Dicevano, il “futuro non è scritto”. E quando vidi
i Clash suonare, capii esattamente il significato di quella frase. I
Clash suonarono con passione, con impegno, con uno scopo, con onestà,
e con un evidente fuoco politico. Ci fu come un senso di forte comunità
nel locale, sembrava che ogni cosa fosse possibile quella notte. Fui
scosso dall’energia e dall’impeto politico dei Clash quella
notte e ne uscii cambiato, sapendo che il “futuro non era scritto”.
E che noi fan e la band lo stavamo scrivendo insieme.
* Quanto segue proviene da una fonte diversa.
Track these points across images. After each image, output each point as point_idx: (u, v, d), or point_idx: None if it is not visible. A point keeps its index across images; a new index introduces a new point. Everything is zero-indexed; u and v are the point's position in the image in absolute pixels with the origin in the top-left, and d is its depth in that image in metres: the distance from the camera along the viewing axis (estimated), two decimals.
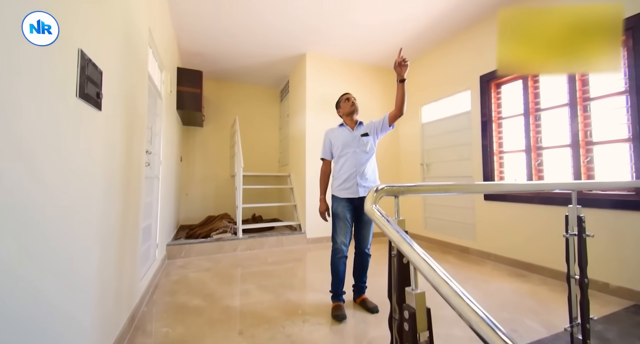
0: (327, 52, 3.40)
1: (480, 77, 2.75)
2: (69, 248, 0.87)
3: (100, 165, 1.09)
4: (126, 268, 1.42)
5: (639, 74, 1.70)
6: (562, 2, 1.88)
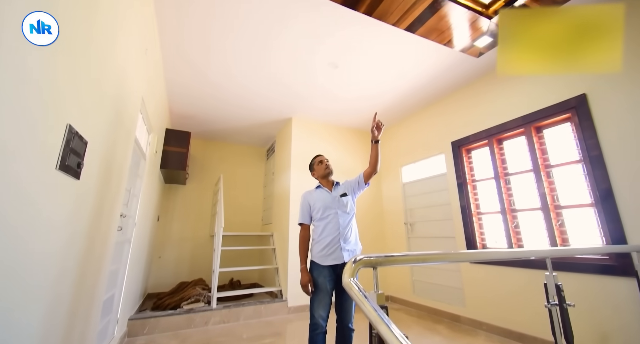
0: (312, 116, 3.68)
1: (451, 143, 3.00)
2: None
3: (61, 232, 1.02)
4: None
5: (589, 146, 1.92)
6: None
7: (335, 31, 2.14)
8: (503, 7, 1.89)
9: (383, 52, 2.40)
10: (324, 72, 2.67)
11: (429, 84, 2.88)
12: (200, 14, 1.99)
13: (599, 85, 1.91)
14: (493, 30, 2.07)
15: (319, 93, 3.07)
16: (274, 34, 2.20)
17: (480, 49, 2.30)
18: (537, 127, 2.30)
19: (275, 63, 2.53)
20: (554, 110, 2.12)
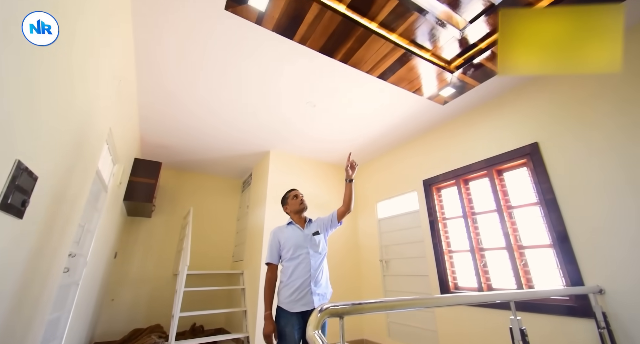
0: (290, 150, 3.72)
1: (423, 181, 3.12)
2: None
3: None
4: None
5: (543, 190, 2.07)
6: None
7: (314, 73, 2.27)
8: (462, 64, 2.12)
9: (359, 95, 2.55)
10: (302, 109, 2.77)
11: (401, 126, 3.06)
12: (177, 47, 2.04)
13: (549, 135, 2.13)
14: (455, 82, 2.30)
15: (297, 129, 3.15)
16: (254, 72, 2.28)
17: (445, 98, 2.53)
18: (498, 169, 2.47)
19: (254, 98, 2.60)
20: (512, 156, 2.31)
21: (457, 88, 2.37)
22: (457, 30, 1.86)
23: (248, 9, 1.64)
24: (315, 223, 1.89)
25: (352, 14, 1.77)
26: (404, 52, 1.99)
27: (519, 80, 2.31)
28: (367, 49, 1.98)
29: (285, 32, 1.82)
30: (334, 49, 1.98)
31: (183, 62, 2.15)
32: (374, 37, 1.87)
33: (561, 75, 2.11)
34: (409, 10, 1.71)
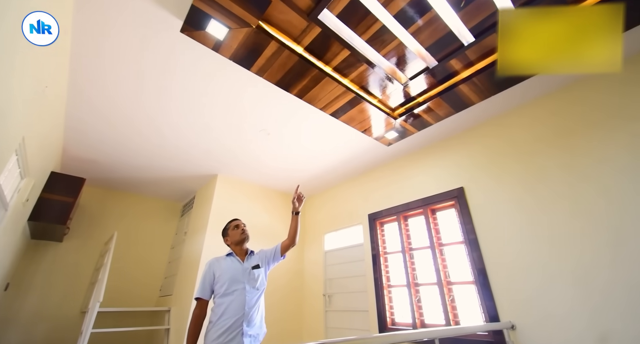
0: (239, 176, 3.60)
1: (368, 215, 3.25)
2: None
3: None
4: None
5: (467, 230, 2.31)
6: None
7: (271, 102, 2.31)
8: (404, 113, 2.37)
9: (312, 128, 2.64)
10: (256, 136, 2.76)
11: (350, 161, 3.22)
12: (122, 60, 1.93)
13: (472, 181, 2.43)
14: (398, 128, 2.54)
15: (248, 155, 3.10)
16: (210, 93, 2.24)
17: (390, 140, 2.76)
18: (432, 209, 2.70)
19: (207, 119, 2.52)
20: (444, 197, 2.57)
21: (399, 133, 2.61)
22: (400, 84, 2.11)
23: (205, 35, 1.65)
24: (257, 255, 1.81)
25: (309, 56, 1.90)
26: (355, 96, 2.16)
27: (450, 130, 2.65)
28: (321, 89, 2.10)
29: (243, 62, 1.86)
30: (290, 84, 2.06)
31: (128, 76, 2.01)
32: (328, 79, 2.00)
33: (486, 127, 2.49)
34: (359, 61, 1.90)
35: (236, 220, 1.84)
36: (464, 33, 1.65)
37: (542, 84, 2.04)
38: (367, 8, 1.56)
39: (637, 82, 1.75)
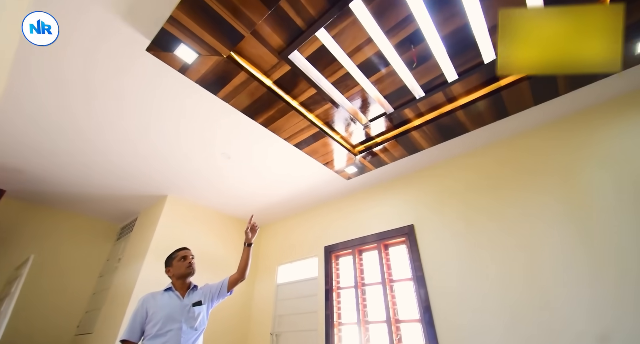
0: (193, 198, 3.39)
1: (324, 247, 3.22)
2: None
3: None
4: None
5: (416, 267, 2.40)
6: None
7: (236, 127, 2.29)
8: (363, 151, 2.52)
9: (275, 157, 2.65)
10: (215, 159, 2.67)
11: (310, 191, 3.24)
12: (66, 64, 1.80)
13: (422, 219, 2.58)
14: (358, 164, 2.67)
15: (205, 178, 2.97)
16: (170, 110, 2.16)
17: (349, 175, 2.87)
18: (385, 244, 2.78)
19: (166, 137, 2.40)
20: (396, 233, 2.67)
21: (358, 169, 2.74)
22: (361, 124, 2.26)
23: (172, 57, 1.64)
24: (201, 290, 1.66)
25: (277, 89, 1.97)
26: (319, 130, 2.25)
27: (404, 170, 2.84)
28: (287, 120, 2.16)
29: (209, 87, 1.86)
30: (256, 113, 2.09)
31: (75, 82, 1.88)
32: (294, 112, 2.08)
33: (434, 170, 2.71)
34: (324, 100, 2.02)
35: (185, 250, 1.69)
36: (416, 88, 1.87)
37: (479, 138, 2.34)
38: (333, 55, 1.70)
39: (561, 144, 2.09)
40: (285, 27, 1.53)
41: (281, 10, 1.45)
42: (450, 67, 1.70)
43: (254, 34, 1.57)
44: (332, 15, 1.45)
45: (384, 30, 1.54)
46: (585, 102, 1.94)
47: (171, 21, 1.45)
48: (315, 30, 1.53)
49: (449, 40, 1.55)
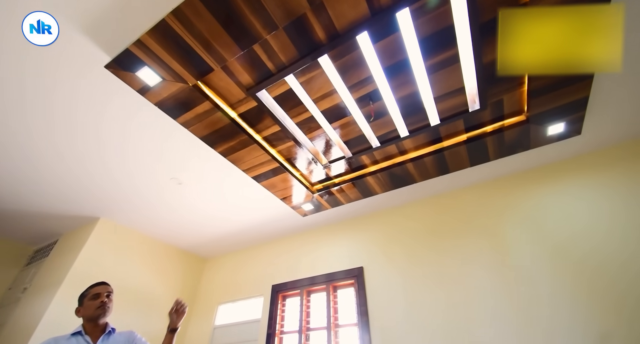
0: (129, 224, 3.05)
1: (272, 286, 3.04)
2: None
3: None
4: None
5: (361, 312, 2.36)
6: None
7: (191, 152, 2.19)
8: (321, 189, 2.56)
9: (230, 187, 2.56)
10: (163, 184, 2.50)
11: (263, 225, 3.13)
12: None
13: (371, 262, 2.62)
14: (315, 201, 2.69)
15: (149, 202, 2.72)
16: (116, 128, 2.02)
17: (306, 212, 2.86)
18: (334, 286, 2.73)
19: (103, 152, 2.20)
20: (345, 275, 2.65)
21: (315, 206, 2.75)
22: (321, 165, 2.33)
23: (132, 77, 1.58)
24: (121, 336, 1.43)
25: (242, 122, 1.98)
26: (279, 166, 2.26)
27: (358, 211, 2.93)
28: (248, 153, 2.15)
29: (169, 111, 1.81)
30: (216, 142, 2.05)
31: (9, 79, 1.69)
32: (256, 146, 2.08)
33: (386, 215, 2.83)
34: (287, 138, 2.07)
35: (100, 286, 1.46)
36: (373, 138, 2.02)
37: (425, 189, 2.54)
38: (300, 99, 1.79)
39: (490, 202, 2.35)
40: (256, 68, 1.60)
41: (254, 53, 1.52)
42: (403, 125, 1.89)
43: (223, 68, 1.60)
44: (302, 66, 1.56)
45: (347, 85, 1.69)
46: (511, 168, 2.27)
47: (138, 44, 1.42)
48: (284, 75, 1.62)
49: (402, 102, 1.75)
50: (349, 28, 1.39)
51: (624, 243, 1.75)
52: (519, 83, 1.61)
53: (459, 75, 1.59)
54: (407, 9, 1.31)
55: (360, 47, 1.50)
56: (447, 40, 1.44)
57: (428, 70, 1.58)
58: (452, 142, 1.96)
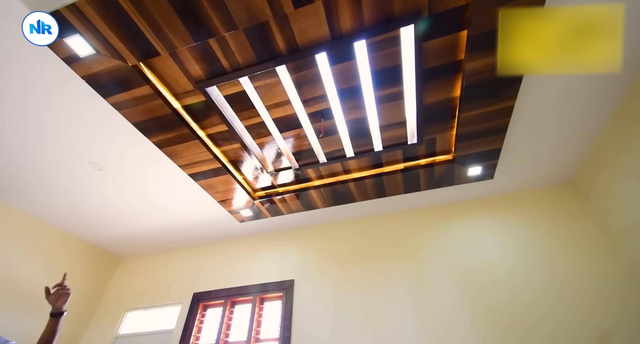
0: (30, 208, 2.57)
1: (193, 294, 2.81)
2: None
3: None
4: None
5: (285, 326, 2.32)
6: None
7: (118, 136, 1.96)
8: (263, 197, 2.50)
9: (160, 180, 2.34)
10: (80, 168, 2.17)
11: (193, 227, 2.91)
12: None
13: (303, 275, 2.60)
14: (255, 208, 2.60)
15: (59, 186, 2.34)
16: (22, 91, 1.70)
17: (243, 218, 2.75)
18: (262, 298, 2.64)
19: (8, 120, 1.83)
20: (275, 287, 2.59)
21: (254, 213, 2.67)
22: (266, 172, 2.28)
23: (58, 42, 1.37)
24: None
25: (185, 114, 1.84)
26: (221, 166, 2.15)
27: (297, 223, 2.91)
28: (187, 148, 2.00)
29: (99, 89, 1.60)
30: (150, 131, 1.87)
31: None
32: (198, 142, 1.95)
33: (323, 229, 2.86)
34: (234, 139, 1.99)
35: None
36: (320, 153, 2.06)
37: (363, 209, 2.66)
38: (252, 103, 1.75)
39: (416, 228, 2.55)
40: (209, 62, 1.52)
41: (208, 47, 1.44)
42: (349, 146, 1.97)
43: (172, 55, 1.49)
44: (258, 71, 1.53)
45: (302, 98, 1.71)
46: (437, 199, 2.52)
47: (72, 8, 1.24)
48: (239, 76, 1.57)
49: (351, 124, 1.83)
50: (309, 45, 1.43)
51: (526, 279, 2.03)
52: (450, 126, 1.82)
53: (403, 110, 1.74)
54: (364, 41, 1.40)
55: (318, 66, 1.54)
56: (395, 77, 1.57)
57: (377, 100, 1.69)
58: (391, 169, 2.11)
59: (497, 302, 2.00)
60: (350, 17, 1.31)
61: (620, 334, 1.70)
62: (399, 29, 1.35)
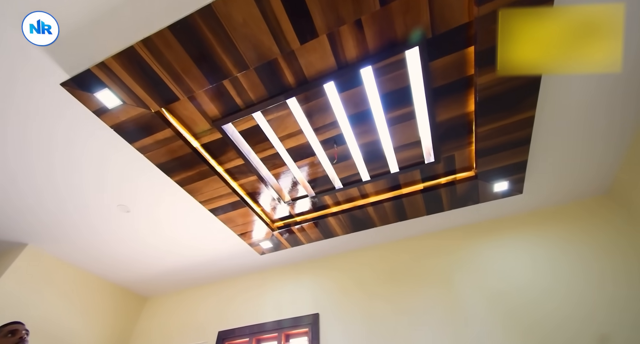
0: (60, 253, 2.68)
1: (218, 332, 2.73)
2: None
3: None
4: None
5: None
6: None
7: (142, 178, 2.05)
8: (282, 227, 2.48)
9: (184, 219, 2.39)
10: (108, 211, 2.27)
11: (215, 262, 2.90)
12: None
13: (328, 308, 2.47)
14: (274, 239, 2.57)
15: (90, 231, 2.44)
16: (55, 139, 1.85)
17: (264, 250, 2.71)
18: (287, 334, 2.51)
19: (39, 168, 1.98)
20: (299, 322, 2.46)
21: (274, 245, 2.63)
22: (284, 202, 2.28)
23: (89, 97, 1.51)
24: None
25: (204, 152, 1.92)
26: (239, 200, 2.18)
27: (318, 253, 2.83)
28: (207, 184, 2.05)
29: (126, 135, 1.72)
30: (173, 171, 1.95)
31: None
32: (217, 177, 2.00)
33: (346, 257, 2.75)
34: (250, 172, 2.03)
35: (16, 324, 1.28)
36: (336, 180, 2.05)
37: (384, 234, 2.54)
38: (266, 136, 1.80)
39: (444, 250, 2.40)
40: (224, 102, 1.61)
41: (223, 87, 1.53)
42: (365, 169, 1.95)
43: (190, 98, 1.59)
44: (270, 105, 1.60)
45: (313, 127, 1.74)
46: (463, 220, 2.39)
47: (101, 66, 1.38)
48: (252, 111, 1.64)
49: (365, 148, 1.83)
50: (317, 76, 1.48)
51: (559, 299, 1.84)
52: (468, 142, 1.77)
53: (416, 129, 1.72)
54: (370, 67, 1.43)
55: (327, 95, 1.58)
56: (405, 98, 1.58)
57: (388, 122, 1.69)
58: (410, 190, 2.04)
59: (534, 324, 1.78)
60: (355, 47, 1.37)
61: None
62: (404, 52, 1.38)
Joe Strummer aveva suonato con lo stesso piccolo amplificatore che io
usavo nelle high school. Lui mi ha dimostrato che non abbiamo bisogno
di muri di ampli Marshall per fare grande musica. Ciò che noi
dobbiamo fare è dire la verità, e proporla. Non avevo
mai visto una band migliore dei Clash prima di quella notte, e non ne
ho mai più viste dopo. I Clash furono una di quelle rare band
che diventarono grandi nella somma delle loro parti, ed ogni loro parte
era sorprendente. Mick Jones era un brillante arrangiatore e compositore,
che guardava sempre a ciò che c’era di nuovo nella musica,
e spingeva oltre il possibile i confini di una punk band, o di ogni
altra band.
Paul Simonon aveva un look assolutamente unico, assolutamente “cool”,
e la sua immagine di lui che distrugge il basso sulla copertina di London
Calling somma la furia e la grande forza della band. Egli si calò
anche nella musica reggae, un sound che completò la perfetta
formula chimica dei Clash fatta di pochi accordi, un “groove”
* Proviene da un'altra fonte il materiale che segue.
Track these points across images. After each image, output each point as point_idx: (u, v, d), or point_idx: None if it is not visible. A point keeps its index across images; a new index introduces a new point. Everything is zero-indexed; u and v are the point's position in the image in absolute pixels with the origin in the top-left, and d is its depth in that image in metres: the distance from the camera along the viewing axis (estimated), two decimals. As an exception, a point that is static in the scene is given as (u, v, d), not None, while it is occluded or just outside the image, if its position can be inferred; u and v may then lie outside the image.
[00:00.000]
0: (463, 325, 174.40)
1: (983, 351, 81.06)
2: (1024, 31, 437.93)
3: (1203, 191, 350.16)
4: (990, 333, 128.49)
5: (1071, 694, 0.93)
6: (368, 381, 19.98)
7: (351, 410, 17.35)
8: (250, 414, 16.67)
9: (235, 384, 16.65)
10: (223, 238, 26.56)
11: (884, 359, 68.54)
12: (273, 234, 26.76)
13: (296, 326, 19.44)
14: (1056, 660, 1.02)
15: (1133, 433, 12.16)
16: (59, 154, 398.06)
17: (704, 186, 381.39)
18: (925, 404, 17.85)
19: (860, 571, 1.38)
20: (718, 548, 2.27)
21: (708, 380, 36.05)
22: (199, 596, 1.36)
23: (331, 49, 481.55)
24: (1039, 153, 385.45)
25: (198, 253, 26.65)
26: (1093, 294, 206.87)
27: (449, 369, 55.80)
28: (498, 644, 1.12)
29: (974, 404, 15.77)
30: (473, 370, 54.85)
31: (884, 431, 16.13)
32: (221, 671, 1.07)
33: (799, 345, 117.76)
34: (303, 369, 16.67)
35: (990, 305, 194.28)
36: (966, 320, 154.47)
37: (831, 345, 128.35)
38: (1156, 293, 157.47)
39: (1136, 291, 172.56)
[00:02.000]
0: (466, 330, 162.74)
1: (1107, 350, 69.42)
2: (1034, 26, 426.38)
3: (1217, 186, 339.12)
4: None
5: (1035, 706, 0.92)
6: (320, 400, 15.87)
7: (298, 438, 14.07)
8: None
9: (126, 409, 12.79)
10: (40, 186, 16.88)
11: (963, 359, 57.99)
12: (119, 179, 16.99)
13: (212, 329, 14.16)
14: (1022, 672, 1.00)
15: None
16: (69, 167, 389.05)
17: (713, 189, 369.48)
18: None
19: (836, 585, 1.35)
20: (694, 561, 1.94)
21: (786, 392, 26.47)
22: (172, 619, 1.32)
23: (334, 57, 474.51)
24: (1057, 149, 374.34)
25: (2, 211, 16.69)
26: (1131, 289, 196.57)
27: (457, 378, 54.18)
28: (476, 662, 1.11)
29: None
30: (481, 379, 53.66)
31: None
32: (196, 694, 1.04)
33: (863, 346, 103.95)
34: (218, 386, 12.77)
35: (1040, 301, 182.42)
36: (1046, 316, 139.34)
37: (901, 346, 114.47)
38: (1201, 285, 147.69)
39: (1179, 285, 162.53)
funky, e verità. Terry Chimes diede il ritmo della cavalleria
ai loro primi anthem, ma fu Topper Headon che fece diventare realtà
l’ineguagliabile sound dei Clash. Lui suonava quasi senza sforzo,
con grande originalità, dirigendo la band verso generi inesplorati.
Ma sinceramente i Clash non ebbero uguali, perché al centro della
loro tempesta, c’era uno con un grandissimo cuore ed una delle
anime più profonde della musica del ventesimo secolo. Al centro
dei Clash c’era Joe Strummer…….. Joe Strummer ed i
Clash continueranno ad ispirarci ed agitarci per bene nel futuro. In
effetti i Clash non se ne sono andati per sempre. Perché ogni
volta che una band si interesserà più dei suoi fan che
del proprio conto in banca, lo spirito dei Clash sarà lì.
Ogni volta che una band suonerà come se ogni singola anima delle
persone nel locale fosse la propria, lo spirito dei Clash sarà
lì. Ogni volta che una grande band, o una garage band, avrà
il fegato di mettere a nudo le proprie convinzioni per fare la differenza,
lo spirito dei Clash sarà lì. Ed ogni volta che la gente
scenderà in strada per fermare una guerra ingiusta, lo spirito
dei Clash sarà definitivamente lì.
Per me questo è quanto i Clash hanno fatto sempre. Hanno combinato
un sound rivoluzionario con idee rivoluzionarie. La loro musica ha lanciato
migliaia di band e coinvolto milioni di fan ed io non potrei immaginare
cosa sarebbe stata la mia vita senza di loro. Durante i loro anni migliori
erano conosciuti come “l’unica band che conta”, e
dopo 25 anni sembra proprio che sia ancora così”.